Epilepsy is a central nervous system (neurological) disorder in which brain activity becomes abnormal, causing seizures or periods of unusual behavior, sensations, and sometimes loss of awareness. Not all seizures are due to epilepsy; other conditions that can look like epilepsy include hypoglycemia. In this present inventive concept, the term “seizure” refers to neuronal bioelectrical activity induced seizures of Epilepsy.
Deficiencies in microvascular bloodflow agitate neurons, causing them to invest their energy in bioelectrical signaling to stimulate vascular support, bringing vascular transport of oxygen; this neuronal agitation serves a purpose for their survival. If the neuron's need for more oxygenation through bloodflow becomes quenched, the bioelectrical agitation was successful, and the neuron becomes stable. If there is a delay in successful oxygenation of an agitated neuron, the bioelectrical agitation may stimulate even well-oxygenated neurons to connect in unproductive circuits without appropriate inhibitory and excitatory links.
The bioelectrical pulsing synchronizes within the interconnected cluster of neurons, thereby increasing the amplitude of the neuroelectromagnetic field measured on an electroencephalogram (EEG). There may be few neurons agitated by low bloodflow and deficient oxygenation, but their interconnected circuit of synchronized hyperactivity exhausts the bloodflow supply of oxygen which may stress vascular capacity and leave other neurons in an oxygenation deficit.
Cerebrovascular resilience supports oxygenation of neurons. Deficiencies in cerebral bloodflow or microvascular support of neurons increases their agitated activity. Neuronal agitation activity exhausts oxygen levels which are already low, and surrounding neurons become agitated. Febrile illness or strenuous exercise when in a constricted bloodflow state can induce exhaustion of oxygen levels at the neurons thereby stimulating neuronal agitation. Inconsistent microvascular transport of oxygen increases inflammation around the neurons thereby inhibiting potential healing.
Immunoinflammatory imbalance associated with diminished oxygenation during sleep is a threat to neuronal health. Oxygen transfer deficiencies in lungs to vascular transport and into microvascular support of neurons decreases during sleep thereby increasing risks of seizures. During sleep, autoregulation reduces bloodflow which increases risk of low oxygenation to neurons which may be above the threshold needed to avoid agitation during the day. Sleep issues such as restless leg syndrome may be indicative of deficiencies in oxygenation to the sensory neurons in the legs, and over time these neurons may become hyperactive and produce sustained itchiness or other symptoms.
As with the root-cause of epilepsy, the central nervous system influenced by immunological and vascular distress stimulate neurons outside the brain to agitation.

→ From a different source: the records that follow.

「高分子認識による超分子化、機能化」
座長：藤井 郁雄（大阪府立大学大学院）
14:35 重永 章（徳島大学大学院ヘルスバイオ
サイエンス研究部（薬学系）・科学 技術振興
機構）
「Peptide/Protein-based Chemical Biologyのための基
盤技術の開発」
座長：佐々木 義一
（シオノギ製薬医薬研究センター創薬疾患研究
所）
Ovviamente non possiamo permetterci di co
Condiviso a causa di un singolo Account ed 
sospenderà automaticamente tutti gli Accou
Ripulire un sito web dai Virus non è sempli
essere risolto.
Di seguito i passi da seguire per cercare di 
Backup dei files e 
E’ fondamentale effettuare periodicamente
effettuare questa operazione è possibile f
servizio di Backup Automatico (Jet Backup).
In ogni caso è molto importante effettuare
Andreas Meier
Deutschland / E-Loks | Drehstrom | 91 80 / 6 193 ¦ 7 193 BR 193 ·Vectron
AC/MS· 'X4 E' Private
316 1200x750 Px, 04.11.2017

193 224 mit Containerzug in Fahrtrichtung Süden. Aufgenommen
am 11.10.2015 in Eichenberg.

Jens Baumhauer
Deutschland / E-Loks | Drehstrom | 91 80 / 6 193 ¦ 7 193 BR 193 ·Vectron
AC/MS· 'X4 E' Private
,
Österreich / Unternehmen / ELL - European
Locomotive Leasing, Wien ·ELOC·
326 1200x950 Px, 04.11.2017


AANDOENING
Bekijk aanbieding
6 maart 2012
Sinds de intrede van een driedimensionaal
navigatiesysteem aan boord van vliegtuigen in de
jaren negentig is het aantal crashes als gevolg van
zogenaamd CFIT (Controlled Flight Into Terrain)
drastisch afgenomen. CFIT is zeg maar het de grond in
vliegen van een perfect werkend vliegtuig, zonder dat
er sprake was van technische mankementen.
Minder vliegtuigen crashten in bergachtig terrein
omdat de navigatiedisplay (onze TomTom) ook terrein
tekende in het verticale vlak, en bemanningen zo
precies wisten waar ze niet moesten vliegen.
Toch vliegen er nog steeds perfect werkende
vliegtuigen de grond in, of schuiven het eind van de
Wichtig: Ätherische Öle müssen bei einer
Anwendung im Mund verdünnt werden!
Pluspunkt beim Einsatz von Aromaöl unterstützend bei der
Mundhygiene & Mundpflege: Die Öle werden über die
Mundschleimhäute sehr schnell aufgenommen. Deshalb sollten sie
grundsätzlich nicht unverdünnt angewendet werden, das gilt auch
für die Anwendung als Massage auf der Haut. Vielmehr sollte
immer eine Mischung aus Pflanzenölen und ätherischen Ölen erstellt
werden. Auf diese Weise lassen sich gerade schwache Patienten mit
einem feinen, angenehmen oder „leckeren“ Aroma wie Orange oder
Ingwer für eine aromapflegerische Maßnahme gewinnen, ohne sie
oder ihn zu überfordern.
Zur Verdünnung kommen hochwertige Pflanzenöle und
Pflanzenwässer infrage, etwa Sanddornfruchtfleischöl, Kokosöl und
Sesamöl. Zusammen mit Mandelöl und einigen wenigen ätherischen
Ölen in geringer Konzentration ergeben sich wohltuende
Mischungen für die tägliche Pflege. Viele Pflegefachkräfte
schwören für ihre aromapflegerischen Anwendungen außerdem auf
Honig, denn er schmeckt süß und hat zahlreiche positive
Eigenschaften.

Resolving these root-causes and the neurovascular inflammation around the central nervous system is required to potentially provide healing, otherwise those neurons will again over time become noisy, resulting in pain and other signaling dysregulations.
As such, there remains a need for improved methods and protocols for resolving disorders related to bioelectrical dysregulation in neurons, such as epilepsy and seizures associated with epilepsy.